As Henry points out below the Treasury carbon tax modelling makes several assumptions. Nothing wrong with that – all modelling makes assumptions. What is important, however, is the sensitivity of the modelling to variations in the assumptions.
This is the important bit from the table.
Mechanism: from 2013 to 2015 uncoordinated global action, no trade in permits, differentiated carbon prices. From 2016 onwards, countries trade, either bilaterally or through a central market.
The Treasury modelling report also states quite clearly (in chapter 3 – pages are unnumbered but it is in section 3.1.4).
By 2016, a more coordinated international policy regime allows countries to trade either bilaterally or through a common central market. As a result, a harmonised world carbon price emerges in 2016.
Compare that with what Lenore Taylor suggests the government really means
Treasury’s separate macro-economic modelling came under fire later in the week from a respected economist, Henry Ergas, who claimed that because it assumes a harmonised $29 carbon price for developed economies after 2016, it must be making the entirely unrealistic assumption that they all have an emissions trading scheme or a carbon price by then. The government says it is not assuming countries such as the US actually have an emissions trading scheme, but rather that they would try to reach their emission reduction targets at a cost no higher than the international price.

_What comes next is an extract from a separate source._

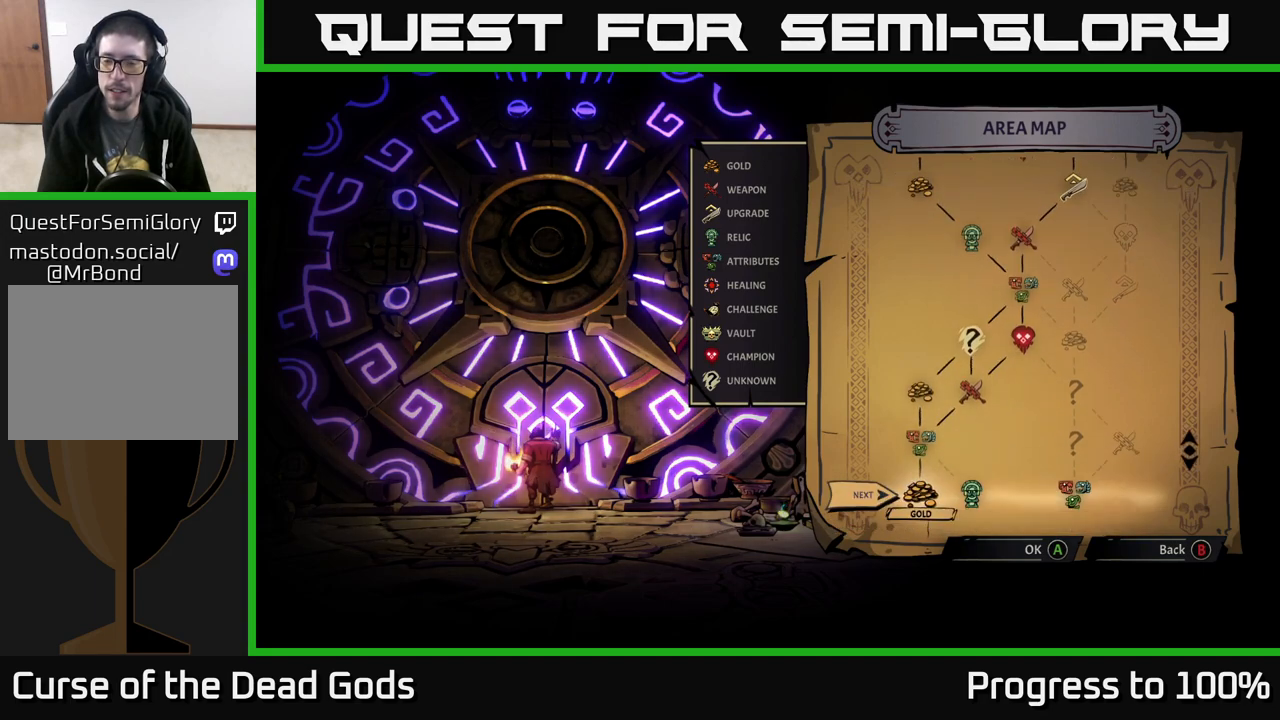
{"buttons": [], "left_stick": "center", "right_stick": "center", "events": []}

Is Australia going to be buying permits from countries that don’t have similar carbon taxes? Really? The government should have to nominate potential trading partners. As the recent Productivity Commission report indicated
However, no country currently imposes an economy-wide tax on greenhouse gas emissions or has in place an economy-wide ETS. Of the study countries, the United Kingdom, Germany, some parts of the United States and New Zealand have emissions trading schemes operating — but these apply only to particular sectors, such as electricity generation.
In the absence of the international market the government’s policy cannot and will not actually meet its target – any target. The assumption about the existence of an international permit market is a lynch pin assumption. Emissions in 2000 were 558 MtCO2-e, Treasury estimates that without an international permit market emissions in 2050 will be 545 MtCO2-e. That isn’t even the 2020 target.

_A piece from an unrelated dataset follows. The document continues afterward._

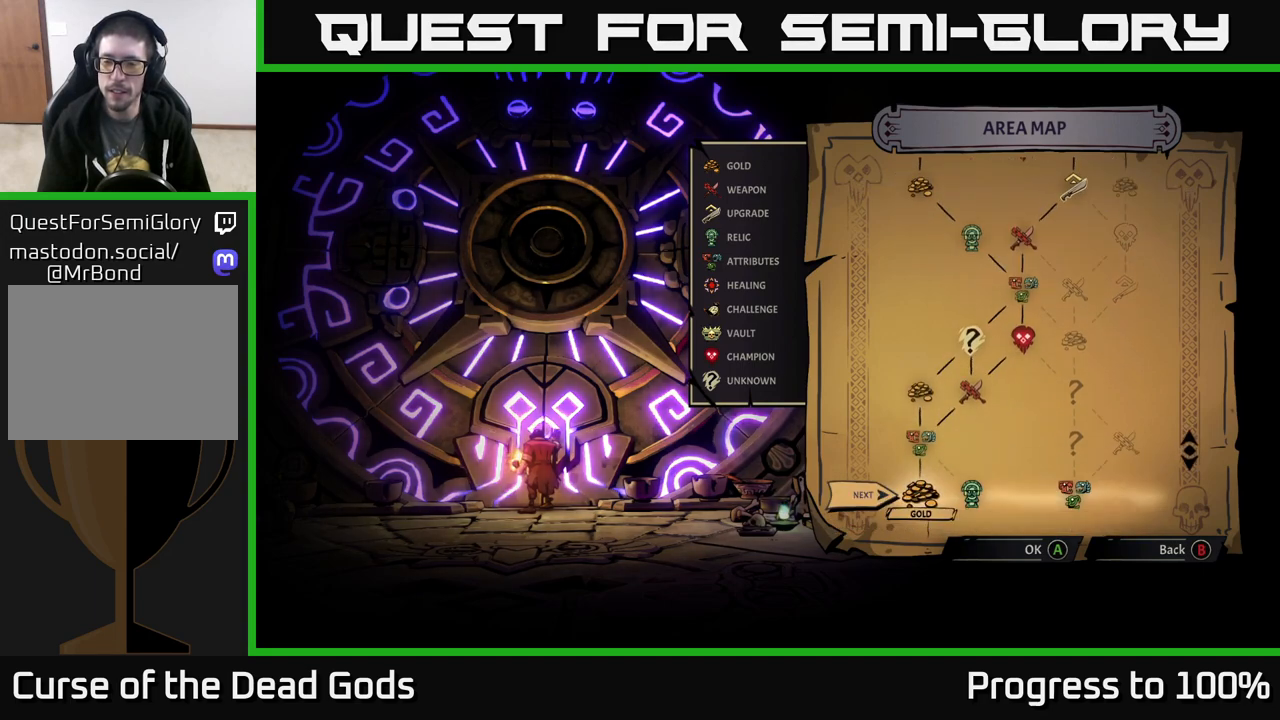
{"buttons": [], "left_stick": "center", "right_stick": "center", "events": []}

What Treasury isn’t telling us is what the economic impact of an absence of an international market will be. Yesterday the Financial Review (subscription required) reported that without access to international markets the coalition policy would cost double the government’s policy. To the extent that Treasury assumes unlimited access to international permits and the government’s policy only allows 50 percent of permits to be internationally sourced the domestic cost is already higher than Treasury estimates.